What to look for when buying a broodmare?

Updated: Jun 17, 2019

There are many things I take into consideration when buying a broodmare and I often spend months doing research before making a purchase.


The perfect mare for me looks something like this:

  • 16.1 hands with a nice, deep shoulder and girth

  • Plenty of room in the chest, good bone, nice big feet and a nice head

  • Quality about her that she'll put into her foals


This mare will be the engine and the factory so plenty of room is a must. A powerful hindquarter is important on a yearling at the sales so the mare has to have a big hindquarter that you'll feel confident she'll pass on to her progeny.


I like a mare that moves well and has a good stride in the walk. I think the walk is something that’s inherently passed on through their progeny so physically that’s what I’m looking for. A great walk is also a huge asset in the yearling sale ring.


The sires on a mare's page are extremely important. I like to see the mare and dams on her page by proven sires and it's a massive bonus if they showed precocity and a bit of freaky ability, even if it was only for one race.


Depending on my budget, performance will play a bigger part than pedigree. If I have a small budget and can only choose one, I’d rather buy a mare with a good race record and not a lot of pedigree rather than the other way around.


The research that goes into a broodmare sale is probably more in depth than any sale I work throughout the year because there’s so much information that’s not on the page.


I've seen the progeny of a lot of the mares in the book at the weanling and yearling sales, and I can see the types these families are throwing through my database as well as any issues they are known for.


While I have a checklist of what I like to see in a mare, I do have some flexibility on what I’ll buy depending on the budget I’m working with and more importantly what has proven to be successful for the family.


If you look at a few of the standout mares I’ve bought, they have similar traits that fall into these categories.


When I looked at Kitalpha, who I purchased for $82,500 with Daandine Stud, I thought she was a good-sized mare, had all the right angles and was a good mover.
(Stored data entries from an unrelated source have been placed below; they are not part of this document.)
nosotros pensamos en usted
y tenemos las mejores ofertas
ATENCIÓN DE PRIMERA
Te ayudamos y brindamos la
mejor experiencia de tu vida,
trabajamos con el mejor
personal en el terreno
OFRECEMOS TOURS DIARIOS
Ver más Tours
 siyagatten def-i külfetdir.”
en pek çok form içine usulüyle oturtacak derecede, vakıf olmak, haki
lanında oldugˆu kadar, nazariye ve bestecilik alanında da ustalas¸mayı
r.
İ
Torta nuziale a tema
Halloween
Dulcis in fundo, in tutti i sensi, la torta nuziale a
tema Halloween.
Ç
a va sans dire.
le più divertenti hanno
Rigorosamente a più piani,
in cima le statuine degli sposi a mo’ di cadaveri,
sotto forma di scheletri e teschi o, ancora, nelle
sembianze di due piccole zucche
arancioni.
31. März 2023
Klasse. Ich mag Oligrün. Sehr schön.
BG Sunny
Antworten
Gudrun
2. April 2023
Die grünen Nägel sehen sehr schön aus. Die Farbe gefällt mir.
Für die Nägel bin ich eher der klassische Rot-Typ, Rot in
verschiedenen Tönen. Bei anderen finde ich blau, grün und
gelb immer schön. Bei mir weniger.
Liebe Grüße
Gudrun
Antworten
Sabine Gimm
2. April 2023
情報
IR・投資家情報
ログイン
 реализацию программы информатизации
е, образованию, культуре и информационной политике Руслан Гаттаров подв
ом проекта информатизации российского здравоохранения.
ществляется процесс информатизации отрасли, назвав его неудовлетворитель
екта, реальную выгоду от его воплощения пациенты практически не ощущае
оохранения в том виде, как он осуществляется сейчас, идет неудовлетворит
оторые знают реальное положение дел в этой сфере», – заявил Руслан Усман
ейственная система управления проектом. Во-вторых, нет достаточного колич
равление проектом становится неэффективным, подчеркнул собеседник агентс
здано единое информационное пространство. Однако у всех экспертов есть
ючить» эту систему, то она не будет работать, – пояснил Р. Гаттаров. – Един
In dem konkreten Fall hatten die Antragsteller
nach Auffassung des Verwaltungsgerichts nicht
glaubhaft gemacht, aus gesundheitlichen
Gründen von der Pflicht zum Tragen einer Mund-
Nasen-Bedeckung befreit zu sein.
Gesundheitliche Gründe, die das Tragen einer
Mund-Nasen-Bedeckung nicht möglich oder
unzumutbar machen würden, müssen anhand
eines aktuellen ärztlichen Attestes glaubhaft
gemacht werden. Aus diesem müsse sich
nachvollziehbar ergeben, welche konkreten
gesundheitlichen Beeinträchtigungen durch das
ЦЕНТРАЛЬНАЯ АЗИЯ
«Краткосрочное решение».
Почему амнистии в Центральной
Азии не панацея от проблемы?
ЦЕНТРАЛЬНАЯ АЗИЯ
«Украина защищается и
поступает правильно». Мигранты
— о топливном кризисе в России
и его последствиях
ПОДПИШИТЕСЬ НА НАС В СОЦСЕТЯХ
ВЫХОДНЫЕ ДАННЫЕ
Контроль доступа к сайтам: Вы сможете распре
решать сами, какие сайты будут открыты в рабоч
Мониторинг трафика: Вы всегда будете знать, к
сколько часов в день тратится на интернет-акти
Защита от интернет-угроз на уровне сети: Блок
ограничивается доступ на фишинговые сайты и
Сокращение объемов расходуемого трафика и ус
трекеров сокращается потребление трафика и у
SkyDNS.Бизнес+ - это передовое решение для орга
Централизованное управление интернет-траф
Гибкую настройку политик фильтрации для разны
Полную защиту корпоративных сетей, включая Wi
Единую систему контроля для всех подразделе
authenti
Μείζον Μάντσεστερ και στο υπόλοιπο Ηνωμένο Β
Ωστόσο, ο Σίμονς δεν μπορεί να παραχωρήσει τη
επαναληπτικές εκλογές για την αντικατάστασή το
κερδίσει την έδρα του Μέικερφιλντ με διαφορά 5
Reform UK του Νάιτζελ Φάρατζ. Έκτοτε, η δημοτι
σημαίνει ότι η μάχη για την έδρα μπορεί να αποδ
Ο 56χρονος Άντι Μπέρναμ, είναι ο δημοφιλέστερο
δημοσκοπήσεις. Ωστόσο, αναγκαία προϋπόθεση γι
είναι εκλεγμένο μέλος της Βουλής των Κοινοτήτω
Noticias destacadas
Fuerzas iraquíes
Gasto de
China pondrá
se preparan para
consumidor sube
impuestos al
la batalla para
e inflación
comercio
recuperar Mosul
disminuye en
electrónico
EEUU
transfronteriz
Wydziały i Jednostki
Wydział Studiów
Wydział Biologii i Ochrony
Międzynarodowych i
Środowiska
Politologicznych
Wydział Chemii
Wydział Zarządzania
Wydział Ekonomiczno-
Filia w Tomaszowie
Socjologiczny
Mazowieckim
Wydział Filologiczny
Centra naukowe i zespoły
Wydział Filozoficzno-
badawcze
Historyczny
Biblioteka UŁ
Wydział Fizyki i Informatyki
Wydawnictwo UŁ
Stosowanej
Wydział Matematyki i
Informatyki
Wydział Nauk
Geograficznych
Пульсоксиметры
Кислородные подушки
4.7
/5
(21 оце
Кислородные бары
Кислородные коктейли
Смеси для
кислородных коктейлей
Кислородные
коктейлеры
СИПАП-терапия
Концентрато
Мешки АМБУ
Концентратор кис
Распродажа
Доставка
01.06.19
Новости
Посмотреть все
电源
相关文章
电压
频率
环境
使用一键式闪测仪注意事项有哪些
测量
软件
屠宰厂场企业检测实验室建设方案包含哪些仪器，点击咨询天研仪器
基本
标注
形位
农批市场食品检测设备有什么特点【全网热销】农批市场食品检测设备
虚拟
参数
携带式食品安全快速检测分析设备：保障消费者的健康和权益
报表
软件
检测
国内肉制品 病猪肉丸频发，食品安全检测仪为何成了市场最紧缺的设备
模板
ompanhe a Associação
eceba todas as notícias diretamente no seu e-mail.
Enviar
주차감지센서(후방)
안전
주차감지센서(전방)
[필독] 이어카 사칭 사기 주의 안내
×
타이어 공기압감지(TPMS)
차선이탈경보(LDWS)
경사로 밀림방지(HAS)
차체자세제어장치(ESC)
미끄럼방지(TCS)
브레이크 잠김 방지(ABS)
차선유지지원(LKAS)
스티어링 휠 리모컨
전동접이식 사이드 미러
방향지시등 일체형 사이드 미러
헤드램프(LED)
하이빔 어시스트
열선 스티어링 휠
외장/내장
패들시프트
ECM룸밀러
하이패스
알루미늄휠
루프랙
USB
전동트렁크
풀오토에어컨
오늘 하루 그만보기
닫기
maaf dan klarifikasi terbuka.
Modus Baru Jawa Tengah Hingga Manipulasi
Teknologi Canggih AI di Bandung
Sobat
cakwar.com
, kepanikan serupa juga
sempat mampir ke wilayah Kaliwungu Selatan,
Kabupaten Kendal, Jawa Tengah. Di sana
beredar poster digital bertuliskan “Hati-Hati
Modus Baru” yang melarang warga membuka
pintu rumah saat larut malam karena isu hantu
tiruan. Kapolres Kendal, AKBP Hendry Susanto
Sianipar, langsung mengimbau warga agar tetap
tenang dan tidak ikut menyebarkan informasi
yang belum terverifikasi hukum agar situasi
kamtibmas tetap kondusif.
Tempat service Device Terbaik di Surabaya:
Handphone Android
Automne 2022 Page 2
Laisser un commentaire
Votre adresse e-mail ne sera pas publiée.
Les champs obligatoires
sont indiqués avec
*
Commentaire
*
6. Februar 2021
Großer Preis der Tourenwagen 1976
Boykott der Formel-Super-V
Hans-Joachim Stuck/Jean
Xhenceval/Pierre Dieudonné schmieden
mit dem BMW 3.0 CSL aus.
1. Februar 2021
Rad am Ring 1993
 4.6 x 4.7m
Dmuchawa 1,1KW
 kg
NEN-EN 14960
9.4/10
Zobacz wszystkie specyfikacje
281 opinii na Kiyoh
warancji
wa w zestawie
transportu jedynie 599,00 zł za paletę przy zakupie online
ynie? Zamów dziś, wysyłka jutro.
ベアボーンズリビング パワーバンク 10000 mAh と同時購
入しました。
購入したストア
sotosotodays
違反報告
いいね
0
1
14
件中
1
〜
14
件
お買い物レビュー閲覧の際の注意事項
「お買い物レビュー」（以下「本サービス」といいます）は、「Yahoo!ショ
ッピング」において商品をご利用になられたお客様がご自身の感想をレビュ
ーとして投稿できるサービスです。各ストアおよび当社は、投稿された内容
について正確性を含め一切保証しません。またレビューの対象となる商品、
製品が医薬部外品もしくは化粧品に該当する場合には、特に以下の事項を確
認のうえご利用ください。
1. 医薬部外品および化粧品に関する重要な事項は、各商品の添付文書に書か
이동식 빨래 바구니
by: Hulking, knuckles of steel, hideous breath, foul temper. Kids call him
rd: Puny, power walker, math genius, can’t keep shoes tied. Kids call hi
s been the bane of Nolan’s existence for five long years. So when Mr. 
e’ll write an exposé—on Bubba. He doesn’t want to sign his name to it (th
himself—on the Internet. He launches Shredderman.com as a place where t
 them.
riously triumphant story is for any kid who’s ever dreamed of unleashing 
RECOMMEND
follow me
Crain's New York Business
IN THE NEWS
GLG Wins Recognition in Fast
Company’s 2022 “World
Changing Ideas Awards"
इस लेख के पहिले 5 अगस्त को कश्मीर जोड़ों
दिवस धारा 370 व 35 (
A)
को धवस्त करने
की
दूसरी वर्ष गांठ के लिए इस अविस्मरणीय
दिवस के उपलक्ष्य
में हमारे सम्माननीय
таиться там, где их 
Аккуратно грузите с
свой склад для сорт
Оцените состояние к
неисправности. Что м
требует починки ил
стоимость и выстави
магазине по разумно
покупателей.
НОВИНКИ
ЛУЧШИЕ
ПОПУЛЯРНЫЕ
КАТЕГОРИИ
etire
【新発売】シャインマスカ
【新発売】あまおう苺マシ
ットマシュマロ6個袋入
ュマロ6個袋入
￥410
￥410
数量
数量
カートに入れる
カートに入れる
She’d only won one race in the bush but physically she was what we were looking for.


She's by Fusaichi Pegasus who himself was extremely talented, good looking and well-bred. She went back to a big 2-year-old family with multiple Golden Slipper winners and champions. For me, there was potential for her to throw a superstar with the right mating, and she did that with Capitalist.



Sung, who is the dam of standout 2-year-old colt Microphone, was in the same mould. Bought for $70,000 with Plaintree Farm, she is a big, pretty mare who performed well on the track with a top sprinting family behind her as a sister to Group 1 winner Yell.


We thought there was potential and she’d shown she could throw city class horses previously. She was a fast Anabaa mare, so with the right matings we thought she could throw a top-class horse. Everything lined up and Microphone popped out from her first speed mating by Godolphin and she’s got plenty of years to come.


While I can be forgiving of some traits, there are others that will have me cross a mare off my list.

A few of the conformational traits I steer away from are:

  • Small feet, light bone, and plain heads

  • Mares that are small, weak behind and back at the knee

  • Mares that don't move well, particularly if they have no race record


Depending on who I’m buying for, I may be able to purchase a mare with vices - which comes with a good discount. I have bought some good mares that were windsuckers, so that doesn’t bother me. I think this is only an issue if the mare needs to be boxed and there is a risk of the foal picking it up.


Some clients I buy for are unforgiving of these traits so I need to keep that in mind when buying for them.